Republican senators have blocked votes on President Joe Biden’s five Federal Reserve nominees, leaving the future of the central bank in question amid surging inflation.
The move on Tuesday came over objections to Sarah Bloom Raskin, the White House's pick to be the central bank's Wall Street regulator.
Each of the 12 Republican members of the Senate Banking Committee refused to attend a meeting where the panel was set to vote on the nominees, along with Biden’s pick to lead the Federal Housing Finance Agency (FHFA).
Their refusal meant the panel did not have a quorum, a sufficient number of senators present to hold a vote on nominees under Senate rules.
"Instead of showing up to work, to do their job, Republicans have walked out on the American people," Senate Banking Committee Chair Sherrod Brown (D-Ohio) said. “Republicans have fled the room hiding rather than voting on a fair and experienced nominee.”
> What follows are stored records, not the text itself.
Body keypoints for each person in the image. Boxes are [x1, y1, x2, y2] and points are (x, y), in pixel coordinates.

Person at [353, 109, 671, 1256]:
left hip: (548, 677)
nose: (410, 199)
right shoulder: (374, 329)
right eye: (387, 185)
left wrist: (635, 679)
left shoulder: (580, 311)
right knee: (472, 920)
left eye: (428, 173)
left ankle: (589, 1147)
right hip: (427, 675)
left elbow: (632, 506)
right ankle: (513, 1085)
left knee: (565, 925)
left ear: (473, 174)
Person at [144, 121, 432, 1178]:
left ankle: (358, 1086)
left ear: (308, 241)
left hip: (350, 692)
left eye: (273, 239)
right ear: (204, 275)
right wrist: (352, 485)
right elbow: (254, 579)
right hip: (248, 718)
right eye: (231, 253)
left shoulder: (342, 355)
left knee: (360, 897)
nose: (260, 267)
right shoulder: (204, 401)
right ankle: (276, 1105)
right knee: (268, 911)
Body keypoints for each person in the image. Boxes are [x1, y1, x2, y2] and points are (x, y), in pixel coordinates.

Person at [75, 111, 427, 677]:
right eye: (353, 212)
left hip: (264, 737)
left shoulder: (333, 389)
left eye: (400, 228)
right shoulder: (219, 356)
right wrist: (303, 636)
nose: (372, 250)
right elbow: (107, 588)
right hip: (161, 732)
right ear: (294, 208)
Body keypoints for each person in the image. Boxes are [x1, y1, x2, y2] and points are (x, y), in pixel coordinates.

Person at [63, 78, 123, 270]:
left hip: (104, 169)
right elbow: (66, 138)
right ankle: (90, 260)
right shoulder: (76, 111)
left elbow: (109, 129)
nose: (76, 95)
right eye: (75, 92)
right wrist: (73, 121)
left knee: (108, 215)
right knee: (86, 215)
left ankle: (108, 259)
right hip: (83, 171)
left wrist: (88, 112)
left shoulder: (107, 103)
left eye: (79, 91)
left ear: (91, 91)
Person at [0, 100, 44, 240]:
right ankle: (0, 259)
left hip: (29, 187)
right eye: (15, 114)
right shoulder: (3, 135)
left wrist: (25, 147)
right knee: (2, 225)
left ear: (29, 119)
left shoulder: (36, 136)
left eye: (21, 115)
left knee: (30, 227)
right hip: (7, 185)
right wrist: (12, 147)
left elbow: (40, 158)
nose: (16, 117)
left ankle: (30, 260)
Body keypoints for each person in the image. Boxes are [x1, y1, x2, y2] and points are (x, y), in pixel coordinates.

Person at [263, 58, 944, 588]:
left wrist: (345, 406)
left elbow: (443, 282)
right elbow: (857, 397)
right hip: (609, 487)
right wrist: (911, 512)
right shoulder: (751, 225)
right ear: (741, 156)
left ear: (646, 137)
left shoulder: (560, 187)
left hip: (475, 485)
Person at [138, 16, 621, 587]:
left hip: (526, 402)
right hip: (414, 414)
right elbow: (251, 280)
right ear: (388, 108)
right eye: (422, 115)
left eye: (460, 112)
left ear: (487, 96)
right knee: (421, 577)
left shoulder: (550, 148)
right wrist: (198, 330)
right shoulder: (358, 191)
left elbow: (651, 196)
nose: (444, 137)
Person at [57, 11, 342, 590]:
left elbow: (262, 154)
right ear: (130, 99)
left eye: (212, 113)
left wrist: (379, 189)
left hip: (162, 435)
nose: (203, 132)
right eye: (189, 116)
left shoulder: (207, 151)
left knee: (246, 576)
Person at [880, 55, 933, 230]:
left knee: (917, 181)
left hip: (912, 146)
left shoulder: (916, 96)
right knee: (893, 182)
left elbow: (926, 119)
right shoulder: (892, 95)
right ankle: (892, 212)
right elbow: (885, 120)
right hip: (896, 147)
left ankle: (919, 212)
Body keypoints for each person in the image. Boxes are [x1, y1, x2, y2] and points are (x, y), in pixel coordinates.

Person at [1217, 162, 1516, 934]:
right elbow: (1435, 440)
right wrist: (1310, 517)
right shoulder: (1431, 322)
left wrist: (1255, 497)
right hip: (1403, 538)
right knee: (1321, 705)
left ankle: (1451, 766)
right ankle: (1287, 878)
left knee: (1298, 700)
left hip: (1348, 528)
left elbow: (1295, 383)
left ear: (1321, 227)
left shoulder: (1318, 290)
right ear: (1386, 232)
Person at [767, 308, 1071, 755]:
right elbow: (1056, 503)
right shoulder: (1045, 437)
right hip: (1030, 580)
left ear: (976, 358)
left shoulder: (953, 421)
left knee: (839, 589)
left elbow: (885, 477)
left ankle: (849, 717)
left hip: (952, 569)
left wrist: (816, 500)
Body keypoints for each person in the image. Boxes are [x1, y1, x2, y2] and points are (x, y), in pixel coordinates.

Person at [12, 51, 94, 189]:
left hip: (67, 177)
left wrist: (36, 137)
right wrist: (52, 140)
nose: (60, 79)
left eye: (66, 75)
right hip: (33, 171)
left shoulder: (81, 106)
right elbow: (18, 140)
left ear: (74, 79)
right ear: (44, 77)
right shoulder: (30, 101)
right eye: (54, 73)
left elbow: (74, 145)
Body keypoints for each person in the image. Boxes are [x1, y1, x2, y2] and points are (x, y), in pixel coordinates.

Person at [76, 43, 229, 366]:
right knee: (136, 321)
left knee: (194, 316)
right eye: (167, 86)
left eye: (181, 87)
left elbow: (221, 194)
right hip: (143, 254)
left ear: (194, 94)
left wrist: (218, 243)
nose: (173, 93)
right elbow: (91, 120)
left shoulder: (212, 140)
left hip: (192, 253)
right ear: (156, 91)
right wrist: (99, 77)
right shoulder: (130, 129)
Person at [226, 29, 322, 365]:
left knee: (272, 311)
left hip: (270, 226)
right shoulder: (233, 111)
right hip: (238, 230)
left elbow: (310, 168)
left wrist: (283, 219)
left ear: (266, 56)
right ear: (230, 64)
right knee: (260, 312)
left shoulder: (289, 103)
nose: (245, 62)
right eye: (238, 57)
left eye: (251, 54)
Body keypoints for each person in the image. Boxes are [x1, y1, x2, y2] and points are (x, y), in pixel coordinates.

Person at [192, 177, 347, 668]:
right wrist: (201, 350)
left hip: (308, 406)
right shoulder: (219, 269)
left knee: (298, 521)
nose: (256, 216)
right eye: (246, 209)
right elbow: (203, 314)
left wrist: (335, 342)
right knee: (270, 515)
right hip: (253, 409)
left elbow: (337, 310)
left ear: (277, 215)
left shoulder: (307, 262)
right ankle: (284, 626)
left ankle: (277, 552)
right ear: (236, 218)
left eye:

“I urge my Republican colleagues to return to the table and to vote their conscience. Let them vote 'no' if that's what they believe, but make them vote and let the Senate fulfill its solemn duties,” Brown said Tuesday in remarks before a brief meeting exclusively attended by Democrats.
Brown also said he would delay the votes until Republicans agreed to consider Raskin’s nomination along with Biden’s other four Fed picks.
Senator Pat Toomey, the top Republican on the committee, had urged fellow Republicans to skip the vote over what he said were unanswered questions about Raskin's past role on the board of a fintech company.
Toomey claimed Raskin had provided insufficient and misleading answers about her history on the board of the payments company that obtained access to the Fed’s payment processing system.
However, Brown said Raskin fully answered over 180 follow-up questions from Republican senators after her confirmation hearing earlier this month.
“They're now objecting to voting on a nominee because they don't like the answers she provided. It's just a delay tactic,” Brown said.
GOP senators have said Raskin would use the Fed’s immense power to penalize the fossil fuel industry, citing her opposition to the allocation of pandemic emergency loans to oil and gas firms and previous calls to pay closer attention to climate-related financial risks.
Toomey said Republicans were fine with advancing Biden’s other four Fed nominees — Fed Chairman Jerome Powell, Fed Vice Chair nominee Lael Brainard and Fed board nominees Lisa Cook and Phillip Jefferson.
This comes as the US central bank is gearing up to raise interest rates to tackle the highest inflation in 40 years.
"Democrats will argue that Republicans are being hypocritical by complaining about inflation while also blocking votes on these nominees," Isaac Boltansky, policy director for brokerage BTIG, said in an email exchange. "Republicans will argue that Democrats are being unreasonable by refusing to pause on Bloom Raskin’s nomination."